TASK BRIEF: Repeat the entries exactly as they stand.

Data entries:
* * * *
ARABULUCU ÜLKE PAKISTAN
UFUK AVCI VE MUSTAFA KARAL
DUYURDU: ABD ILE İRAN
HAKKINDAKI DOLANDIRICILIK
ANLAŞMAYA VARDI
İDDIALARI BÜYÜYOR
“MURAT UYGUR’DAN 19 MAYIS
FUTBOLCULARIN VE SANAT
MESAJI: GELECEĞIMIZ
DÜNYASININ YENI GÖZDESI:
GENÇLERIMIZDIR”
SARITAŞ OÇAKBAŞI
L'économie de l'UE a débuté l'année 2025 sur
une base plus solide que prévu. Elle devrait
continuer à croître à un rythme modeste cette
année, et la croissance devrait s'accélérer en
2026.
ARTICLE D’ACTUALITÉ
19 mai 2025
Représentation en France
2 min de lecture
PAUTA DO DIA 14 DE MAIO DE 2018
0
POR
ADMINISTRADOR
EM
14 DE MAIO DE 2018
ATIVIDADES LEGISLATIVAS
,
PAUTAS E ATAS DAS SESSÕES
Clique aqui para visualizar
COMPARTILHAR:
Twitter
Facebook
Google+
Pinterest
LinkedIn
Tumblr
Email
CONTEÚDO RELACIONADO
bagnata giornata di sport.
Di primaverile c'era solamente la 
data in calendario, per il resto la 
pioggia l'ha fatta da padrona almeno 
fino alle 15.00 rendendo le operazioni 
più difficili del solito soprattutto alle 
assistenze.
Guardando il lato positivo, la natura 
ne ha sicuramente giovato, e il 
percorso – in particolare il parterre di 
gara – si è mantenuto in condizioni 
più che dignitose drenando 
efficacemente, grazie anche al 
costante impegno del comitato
* * * *
SOLVED EXERCISE:
ARABULUCU ÜLKE PAKISTAN
UFUK AVCI VE MUSTAFA KARAL
DUYURDU: ABD ILE İRAN
HAKKINDAKI DOLANDIRICILIK
ANLAŞMAYA VARDI
İDDIALARI BÜYÜYOR
“MURAT UYGUR’DAN 19 MAYIS
FUTBOLCULARIN VE SANAT
MESAJI: GELECEĞIMIZ
DÜNYASININ YENI GÖZDESI:
GENÇLERIMIZDIR”
SARITAŞ OÇAKBAŞI
L'économie de l'UE a débuté l'année 2025 sur
une base plus solide que prévu. Elle devrait
continuer à croître à un rythme modeste cette
année, et la croissance devrait s'accélérer en
2026.
ARTICLE D’ACTUALITÉ
19 mai 2025
Représentation en France
2 min de lecture
PAUTA DO DIA 14 DE MAIO DE 2018
0
POR
ADMINISTRADOR
EM
14 DE MAIO DE 2018
ATIVIDADES LEGISLATIVAS
,
PAUTAS E ATAS DAS SESSÕES
Clique aqui para visualizar
COMPARTILHAR:
Twitter
Facebook
Google+
Pinterest
LinkedIn
Tumblr
Email
CONTEÚDO RELACIONADO
bagnata giornata di sport.
Di primaverile c'era solamente la 
data in calendario, per il resto la 
pioggia l'ha fatta da padrona almeno 
fino alle 15.00 rendendo le operazioni 
più difficili del solito soprattutto alle 
assistenze.
Guardando il lato positivo, la natura 
ne ha sicuramente giovato, e il 
percorso – in particolare il parterre di 
gara – si è mantenuto in condizioni 
più che dignitose drenando 
efficacemente, grazie anche al 
costante impegno del comitato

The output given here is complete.